For each entry, return the text exactly and omit any image.

-- RECORDS TO USE follows --

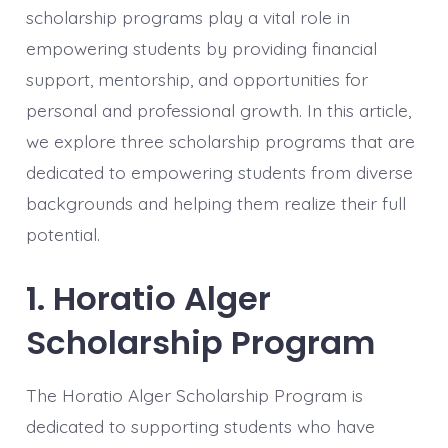
scholarship programs play a vital role in
empowering students by providing financial
support, mentorship, and opportunities for
personal and professional growth. In this article,
we explore three scholarship programs that are
dedicated to empowering students from diverse
backgrounds and helping them realize their full
potential.
1. Horatio Alger
Scholarship Program
The Horatio Alger Scholarship Program is
dedicated to supporting students who have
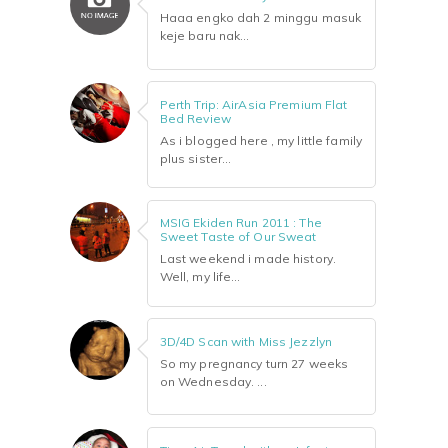
Haaa engko dah 2 minggu masuk
keje baru nak...
Perth Trip: AirAsia Premium Flat
Bed Review
As i blogged here , my little family
plus sister...
MSIG Ekiden Run 2011 : The
Sweet Taste of Our Sweat
Last weekend i made history.
Well, my life...
3D/4D Scan with Miss Jezzlyn
So my pregnancy turn 27 weeks
on Wednesday. ...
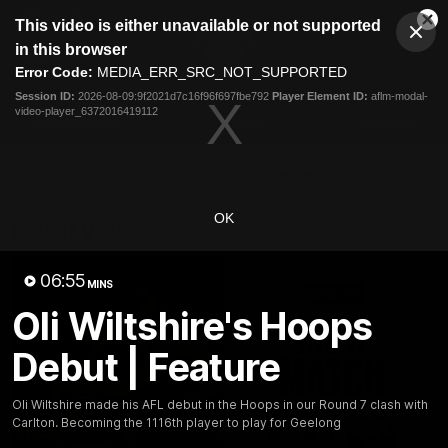
This
This video is either unavailable or not supported
is
Cl
a
Club
in this browser
Clos
Mo
Logo
modal
Error Code:
MEDIA_ERR_SRC_NOT_SUPPORTED
Dia
Menu
window.
Session ID:
2026-08-09:9f2021d7c16f96f697fbe792
Player Element ID:
aflm-modal-
Club
video-player_6372016419112
Logo
Latest News
Video
Fixture
Ford
PROUDLY PRESENTED BY
OK
Latest Videos
06:55
MINS
Oli Wiltshire's Hoops
Debut | Feature
Oli Wiltshire made his AFL debut in the Hoops in our Round 7 clash with
Carlton. Becoming the 1116th player to play for Geelong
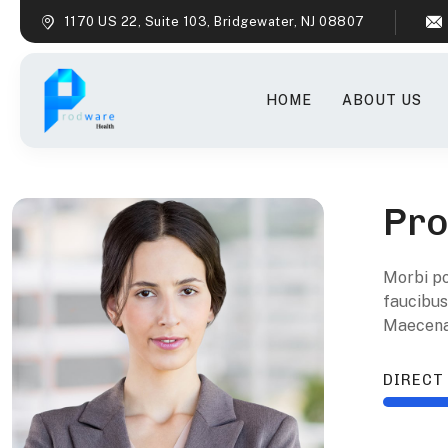
1170 US 22, Suite 103, Bridgewater, NJ 08807
HOME
ABOUT US
Pro
M
orbi p
faucibus
Maecenas
DIRECT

-- RECORDS TO USE concluded --

* _ANSWER BOX_
scholarship programs play a vital role in
empowering students by providing financial
support, mentorship, and opportunities for
personal and professional growth. In this article,
we explore three scholarship programs that are
dedicated to empowering students from diverse
backgrounds and helping them realize their full
potential.
1. Horatio Alger
Scholarship Program
The Horatio Alger Scholarship Program is
dedicated to supporting students who have
Haaa engko dah 2 minggu masuk
keje baru nak...
Perth Trip: AirAsia Premium Flat
Bed Review
As i blogged here , my little family
plus sister...
MSIG Ekiden Run 2011 : The
Sweet Taste of Our Sweat
Last weekend i made history.
Well, my life...
3D/4D Scan with Miss Jezzlyn
So my pregnancy turn 27 weeks
on Wednesday. ...
This
This video is either unavailable or not supported
is
Cl
a
Club
in this browser
Clos
Mo
Logo
modal
Error Code:
MEDIA_ERR_SRC_NOT_SUPPORTED
Dia
Menu
window.
Session ID:
2026-08-09:9f2021d7c16f96f697fbe792
Player Element ID:
aflm-modal-
Club
video-player_6372016419112
Logo
Latest News
Video
Fixture
Ford
PROUDLY PRESENTED BY
OK
Latest Videos
06:55
MINS
Oli Wiltshire's Hoops
Debut | Feature
Oli Wiltshire made his AFL debut in the Hoops in our Round 7 clash with
Carlton. Becoming the 1116th player to play for Geelong
1170 US 22, Suite 103, Bridgewater, NJ 08807
HOME
ABOUT US
Pro
M
orbi p
faucibus
Maecenas
DIRECT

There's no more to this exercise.